Trending for me: Sparkling wines (especially grower champagne). Serious rosé wines (more colour, more structure). Wines made from grapes grown on limestone. Trending for me is a pretentious way of saying “wines that I generally like to drink at the moment.” These are a few of my favourite thing, therefore, and my tastes are as capricious as my moods.

“Wine and politics don’t mix”

We used to hear that sport and politics should be kept apart. Yet, boycotting is a tool that was often used successfully in the past to put pressure on regimes in repressive countries. Unfortunately, these days, money talks louder than principles in all sports and sportswashing is commonplace.

Every decision, be in personal life or business, is a matter of political choice. The inconvenient truth emerges when you examine whom you deal with and how you conduct your own business on a micro level. It is traditional (and some would say, natural) to see the point of business for the profit of the company and the people who work within it. It is an entirely different mindset to put ethics first and business after that.
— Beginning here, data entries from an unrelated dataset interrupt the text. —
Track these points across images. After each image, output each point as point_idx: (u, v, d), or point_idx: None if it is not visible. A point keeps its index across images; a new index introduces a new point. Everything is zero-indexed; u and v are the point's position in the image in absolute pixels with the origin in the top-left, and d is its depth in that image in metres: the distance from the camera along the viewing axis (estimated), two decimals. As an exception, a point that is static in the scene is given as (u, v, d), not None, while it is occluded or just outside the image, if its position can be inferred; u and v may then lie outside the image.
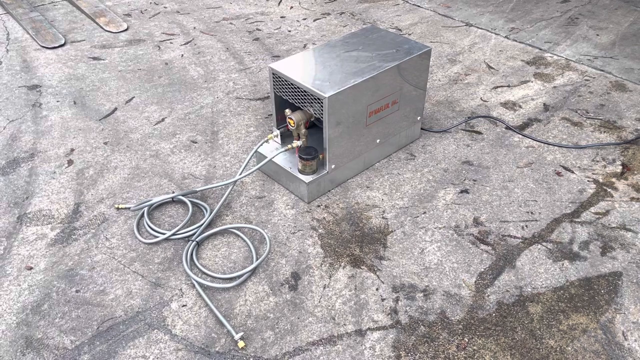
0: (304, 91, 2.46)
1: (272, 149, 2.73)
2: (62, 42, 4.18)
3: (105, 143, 3.05)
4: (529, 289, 2.17)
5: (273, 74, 2.58)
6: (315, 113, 2.48)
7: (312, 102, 2.46)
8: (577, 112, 3.28)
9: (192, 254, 2.32)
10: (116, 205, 2.58)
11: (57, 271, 2.27)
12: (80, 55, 4.00)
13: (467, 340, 1.98)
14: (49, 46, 4.11)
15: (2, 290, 2.18)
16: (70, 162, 2.90)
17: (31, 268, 2.29)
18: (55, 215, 2.56)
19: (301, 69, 2.55)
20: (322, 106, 2.40)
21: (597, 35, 4.21)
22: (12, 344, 1.98)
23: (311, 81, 2.44)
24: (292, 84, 2.50)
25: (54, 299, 2.15)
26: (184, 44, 4.17)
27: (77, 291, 2.18)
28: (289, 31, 4.34)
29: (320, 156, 2.58)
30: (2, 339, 2.00)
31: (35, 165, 2.88)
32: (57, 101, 3.44)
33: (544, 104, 3.36)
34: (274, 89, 2.64)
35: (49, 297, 2.16)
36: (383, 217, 2.53)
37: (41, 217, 2.55)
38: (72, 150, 2.99)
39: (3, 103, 3.41)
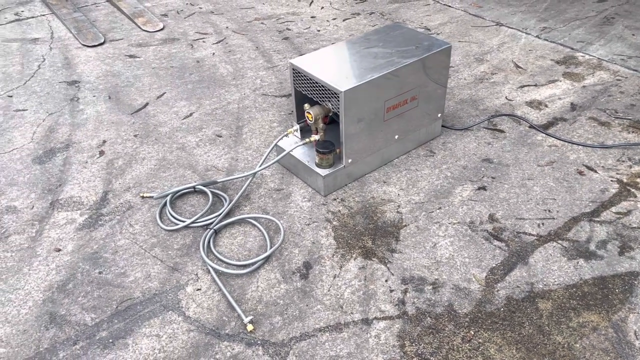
0: (322, 86, 2.51)
1: (292, 142, 2.80)
2: (102, 40, 4.37)
3: (135, 136, 3.19)
4: (541, 286, 2.16)
5: (293, 69, 2.65)
6: (332, 108, 2.53)
7: (329, 97, 2.51)
8: (605, 111, 3.21)
9: (209, 242, 2.41)
10: (141, 194, 2.70)
11: (83, 254, 2.40)
12: (118, 53, 4.18)
13: (472, 332, 1.99)
14: (90, 44, 4.31)
15: (32, 270, 2.32)
16: (101, 153, 3.04)
17: (59, 250, 2.42)
18: (84, 202, 2.69)
19: (320, 64, 2.61)
20: (338, 101, 2.45)
21: (633, 35, 4.09)
22: (37, 319, 2.11)
23: (328, 76, 2.49)
24: (310, 79, 2.56)
25: (79, 279, 2.27)
26: (216, 42, 4.29)
27: (100, 273, 2.30)
28: (318, 31, 4.41)
29: (337, 150, 2.63)
30: (28, 314, 2.13)
31: (70, 155, 3.04)
32: (94, 96, 3.61)
33: (572, 104, 3.30)
34: (294, 84, 2.70)
35: (74, 277, 2.28)
36: (398, 212, 2.56)
37: (72, 203, 2.69)
38: (104, 142, 3.14)
39: (44, 97, 3.61)
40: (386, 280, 2.21)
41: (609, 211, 2.50)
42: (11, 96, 3.62)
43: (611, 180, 2.69)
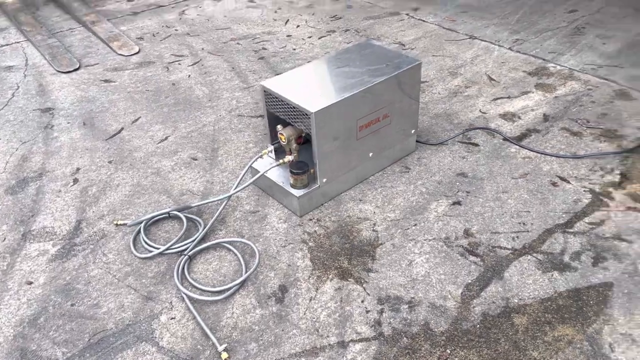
0: (293, 107, 2.51)
1: (267, 164, 2.79)
2: (77, 66, 4.35)
3: (110, 162, 3.16)
4: (516, 300, 2.16)
5: (264, 91, 2.65)
6: (305, 129, 2.53)
7: (301, 118, 2.51)
8: (577, 121, 3.25)
9: (183, 268, 2.38)
10: (115, 222, 2.67)
11: (55, 286, 2.36)
12: (93, 78, 4.17)
13: (449, 351, 1.98)
14: (64, 70, 4.29)
15: (2, 304, 2.28)
16: (75, 181, 3.01)
17: (31, 283, 2.38)
18: (57, 232, 2.66)
19: (291, 86, 2.61)
20: (310, 121, 2.45)
21: (604, 44, 4.16)
22: (7, 356, 2.06)
23: (299, 97, 2.49)
24: (282, 100, 2.56)
25: (50, 313, 2.23)
26: (192, 64, 4.29)
27: (72, 305, 2.26)
28: (294, 49, 4.43)
29: (311, 170, 2.62)
30: (-1, 350, 2.09)
31: (43, 184, 3.00)
32: (68, 123, 3.58)
33: (544, 114, 3.34)
34: (267, 106, 2.70)
35: (45, 311, 2.24)
36: (373, 230, 2.55)
37: (44, 233, 2.65)
38: (78, 169, 3.11)
39: (17, 126, 3.57)
40: (362, 301, 2.20)
41: (582, 222, 2.52)
42: (-16, 126, 3.58)
43: (584, 191, 2.71)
It is customary to talk about political will and the need for governments to operate by best example. Yet, the climate crisis we talk about is the very choice of governments who have allowed industrial polluters to lobby them and water down remedial policies for reasons of financial expediency. It is the choice of those who vote these backsliders into power again and again, selfishly deciding short-term gain is more important than the real welfare of the planet. Every choice we make, consequently, is a political one in the final analysis – even if we choose to say and do nothing. In the wine sector, sustainability, environmental conscientiousness and regenerative farming matter because there will be no wine industry in the future unless we work together with these core principles in mind. Farmers, importers, and more importantly, consumers, can help to set a more progressive ethical agenda since market forces in a capitalistic society are the most powerful drivers for change. 

Auditing each and every of one’s business transaction on an ethical basis is tricky and contentious. If you are exporting (or importing) wines, then you may well be selling into  – or buying from – countries with a record of repressing human rights, committing genocide, or engaged in a cruel war. Where is the moral line in the sand? After all, countries that were former democracies are now also perpetrating crimes in all but name against their own citizens as well as those of other countries. Do we also hold the people of a country and our potential trading partners accountable for the actions of those that govern them? Politics involves making uncomfortable decisions that work against one’s self interest, but if you compromise your standards because doing the right thing is inconvenient, then you cannot claim to hold a moral position.

You may be dealing with individuals in business whose personal behaviour and ethics are the opposite of yours. Who are we to judge? Yet,  rather than reserving judgement, in the end, one simply can’t sit on the fence and not call out bad behaviour when it occurs. 

If you wish to change the world even in a little way, you need to develop a moral compass. This has to be said with all humility. None of us are perfect, morality is rarely black or white, and if you can’t make a living then you won’t have a business that can generate potentially positive outcomes. Adhering to the principle of recognising the ethical implications of each business decision, as well as improving the work environment within one’s own company, is a beginning. Start with positive changes that can be managed near home – and then work outwards. The central tenet is this: business can have a higher function other than existing for its own good; it can work on behalf of others – if the way that it is conducted is ethical.

We therefore need to observe The Golden Rule and put it at the forefront of business transactions. Whether or not it materially benefits us, it sets an example to others, and that is a meaningful political statement.